An early example of a ball bearing was found on an ancient Roman ship built in 40 BC at Lake Nami, Italy: a wooden ball bearing was used to support a rotating table top. Leonardo da Vinci is said to have described a ball bearing around 1500. Among the various immature factors of ball bearings, a very important point is that there will be collisions between the balls, causing additional friction. But this can be prevented by placing the balls in small cages. In the 17th century, Galileo made the earliest description of the "cage ball" ball bearing. At the end of the seventeenth century, C. Vallo in the United Kingdom designed and manufactured ball bearings, which were installed on the mail car for trial use, and P. Worth in the United Kingdom obtained a patent for ball bearings. The earliest practical rolling bearing with a cage was invented by watchmaker John Harrison in 1760 for the production of the H3 chronograph. At the end of the eighteenth century, H.R. Hertz of Germany published a paper on the contact stress of ball bearings.
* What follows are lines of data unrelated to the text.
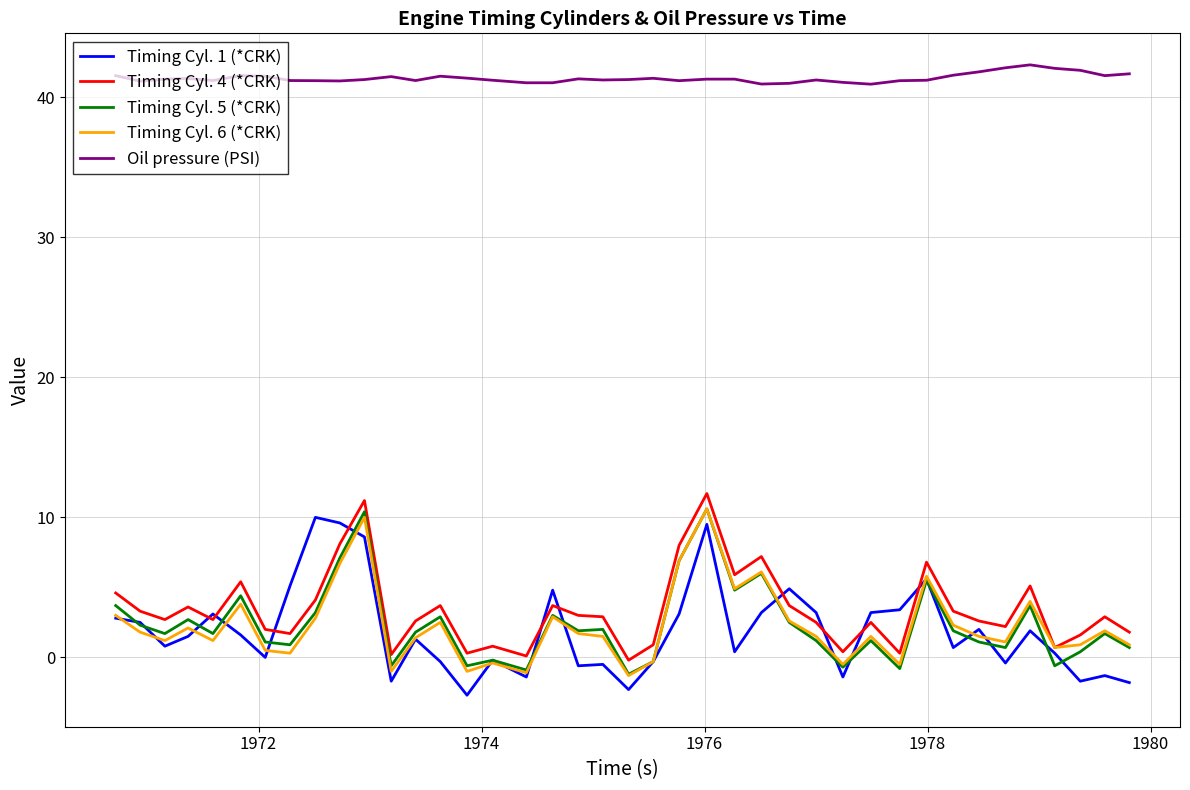

At how many categories does at least one series exceed 0?

40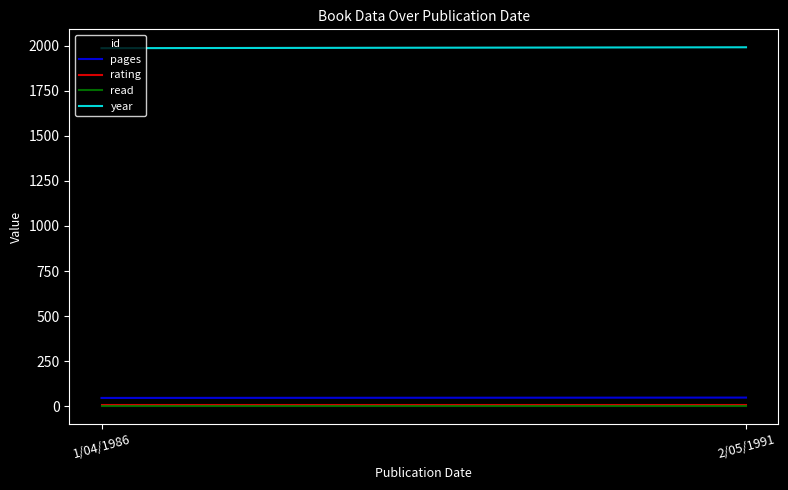

What is the sum of all rating values?

10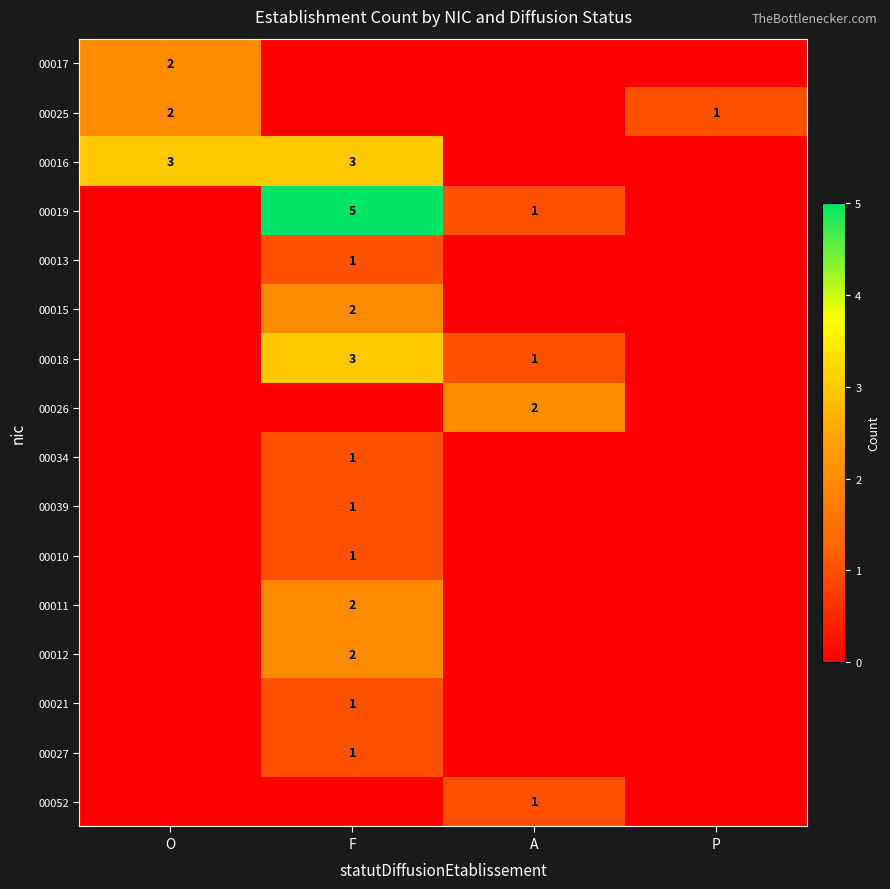

The 00016 series shows 4 at O. True or false?

False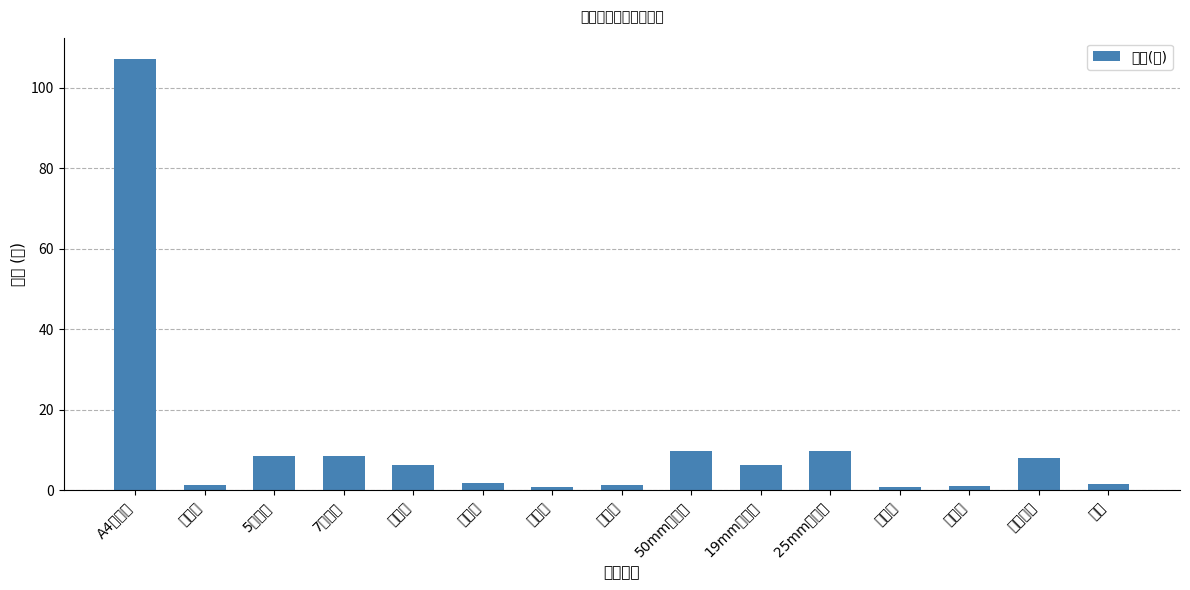

List the labels in order of value, largest first.

A4打印纸, 50mm长尾夹, 25mm长尾夹, 5号电池, 7号电池, 封箱胶带, 订书机, 19mm长尾夹, 起钉器, 直尺, 便利贴, 回形针, 双面胶, 订书针, 固体胶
On the basis of Hertz's achievements, R. Striebeck of Germany, A. Palmgren of Sweden and others have carried out a large number of experiments, which have contributed to the development of the design theory and fatigue life calculation of rolling bearings. Subsequently, N.P. Petrov of Russia applied Newton's law of viscosity to calculate bearing friction. The first patent for a ball channel was obtained by Philip Vaughan of Carmarthen in 1794.




In 1883, Friedrich Fischer proposed the idea of using suitable production machines to grind steel balls of the same size and accurate roundness, laying the foundation for the bearing industry. British O. Reynolds made a mathematical analysis of Thor's discovery and derived the Reynolds equation, which laid the foundation for the theory of hydrodynamic lubrication.